Лысевич замахал руками и в сильном волнении прошелся из угла в угол.

– Нет, это невозможно! – проговорил он, как бы в отчаянии. – Последняя его вещь истомила меня, опьянила! Но я боюсь, что вы останетесь к ней равнодушны. Чтоб она увлекла вас, надо ее смаковать, медленно выжимать сок из каждой строчки, пить… Надо ее пить!
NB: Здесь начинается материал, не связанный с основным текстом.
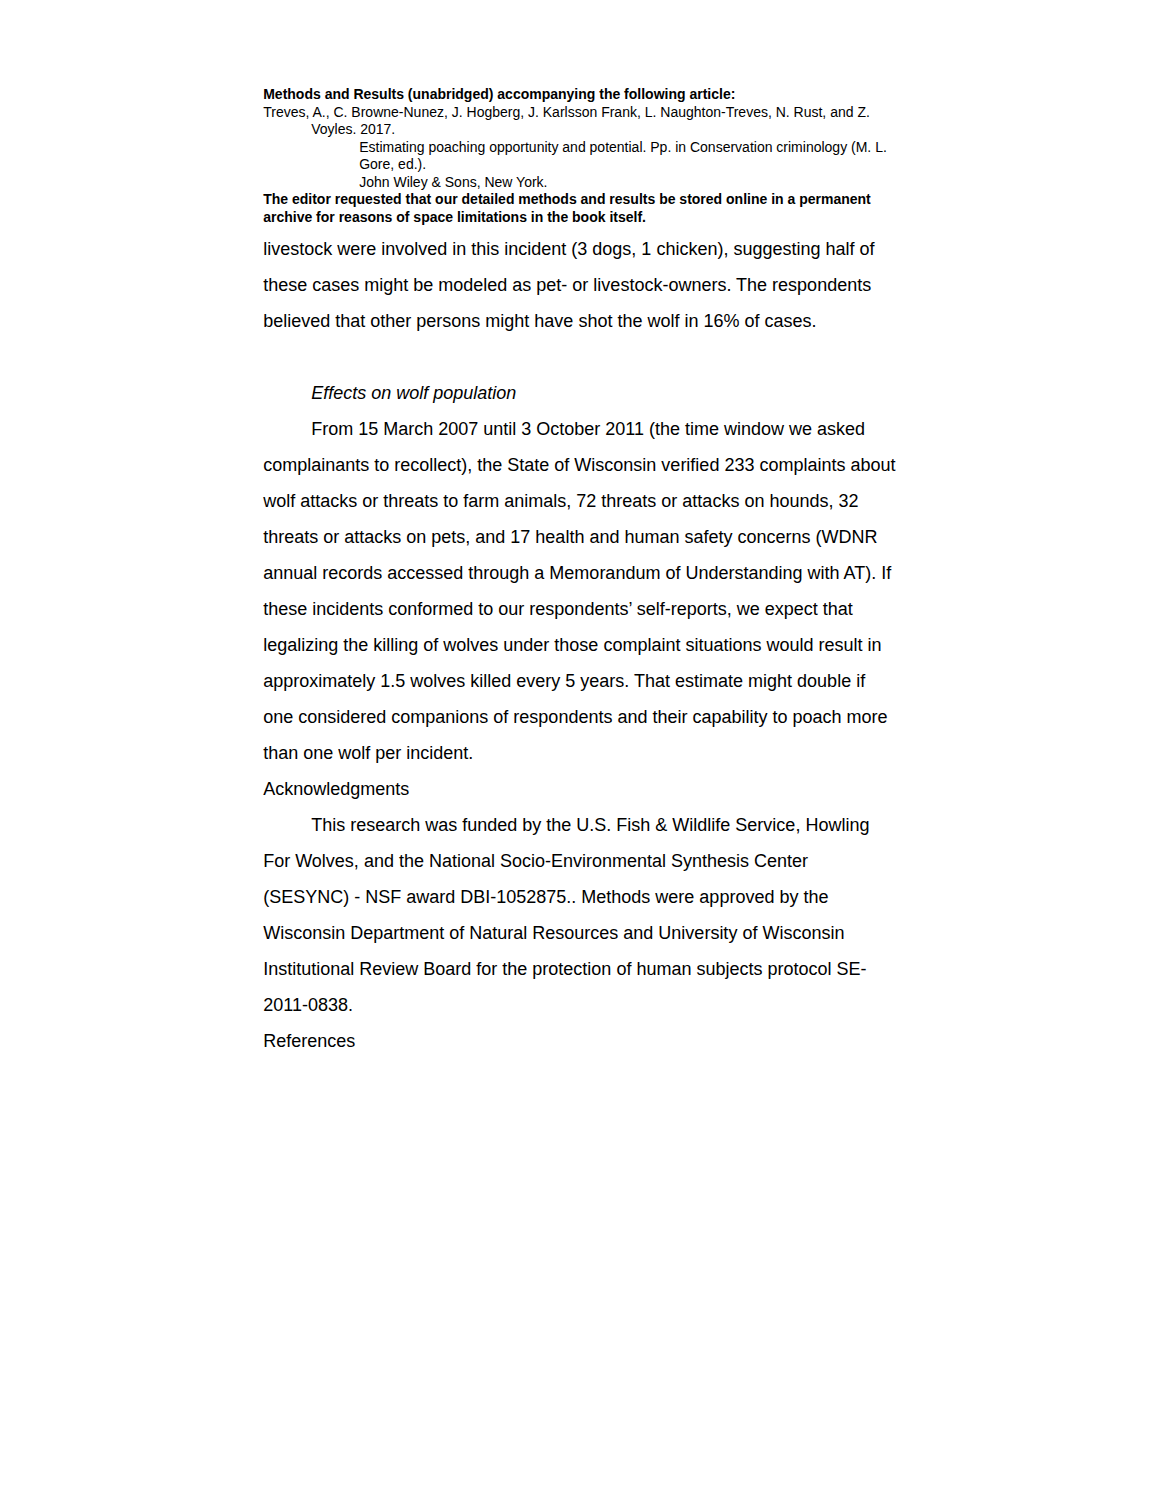Methods and Results (unabridged) accompanying the following article:
Treves, A., C. Browne-Nunez, J. Hogberg, J. Karlsson Frank, L. Naughton-Treves, N. Rust, and Z. Voyles. 2017. Estimating poaching opportunity and potential. Pp. in Conservation criminology (M. L. Gore, ed.). John Wiley & Sons, New York.
The editor requested that our detailed methods and results be stored online in a permanent archive for reasons of space limitations in the book itself.
livestock were involved in this incident (3 dogs, 1 chicken), suggesting half of these cases might be modeled as pet- or livestock-owners. The respondents believed that other persons might have shot the wolf in 16% of cases.
Effects on wolf population
From 15 March 2007 until 3 October 2011 (the time window we asked complainants to recollect), the State of Wisconsin verified 233 complaints about wolf attacks or threats to farm animals, 72 threats or attacks on hounds, 32 threats or attacks on pets, and 17 health and human safety concerns (WDNR annual records accessed through a Memorandum of Understanding with AT). If these incidents conformed to our respondents’ self-reports, we expect that legalizing the killing of wolves under those complaint situations would result in approximately 1.5 wolves killed every 5 years. That estimate might double if one considered companions of respondents and their capability to poach more than one wolf per incident.
Acknowledgments
This research was funded by the U.S. Fish & Wildlife Service, Howling For Wolves, and the National Socio-Environmental Synthesis Center (SESYNC) - NSF award DBI-1052875.. Methods were approved by the Wisconsin Department of Natural Resources and University of Wisconsin Institutional Review Board for the protection of human subjects protocol SE-2011-0838.
References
После длинного вступления, в котором было много таких слов, как демоническое сладострастие, сеть из тончайших нервов, самум, кристалл и т. п., он наконец стал рассказывать содержание романа. Рассказывал он уже не так вычурно, но очень подробно, приводя наизусть целые описания и разговоры; действующие лица романа восхищали его, и, характеризуя их, он становился в позы, менял выражение лица и голос, как настоящий актер. От восторга он хохотал то басом, то очень тонким голоском, всплескивал руками или хватал себя за голову с таким выражением, как будто она собиралась у него лопнуть. Анна Акимовна слушала с восхищением, хотя уже читала этот роман, и в передаче адвоката он казался ей во много раз красивее и сложнее, чем в книжке. Он обращал ее внимание на разные тонкости и подчеркивал счастливые выражения и глубокие мысли, но она видела только жизнь, жизнь, жизнь и самое себя, как будто была действующим лицом романа; у нее поднимало дух, и она сама, тоже хохоча и всплескивая руками, думала о том, что так жить нельзя, что нет надобности жить дурно, если можно жить прекрасно; она вспоминала свои слова и мысли за обедом и гордилась ими, и когда в воображении вдруг вырастал Пименов, то ей было весело и хотелось, чтобы он полюбил ее.

Кончивши рассказывать, Лысевич, изнеможенный, сел на диван.

– Какая вы славная! Какая хорошая! – начал он немного погодя слабым голосом, точно больной. – Я, милая, счастлив около вас, но все-таки зачем мне сорок два года, а не тридцать? Мои и ваши вкусы не совпадают: вы должны быть развратны, а я давно уже пережил этот фазис и хочу любви тончайшей, не материальной, как солнечный луч, то есть, с точки зрения женщины ваших лет, я уже ни к чёрту не годен.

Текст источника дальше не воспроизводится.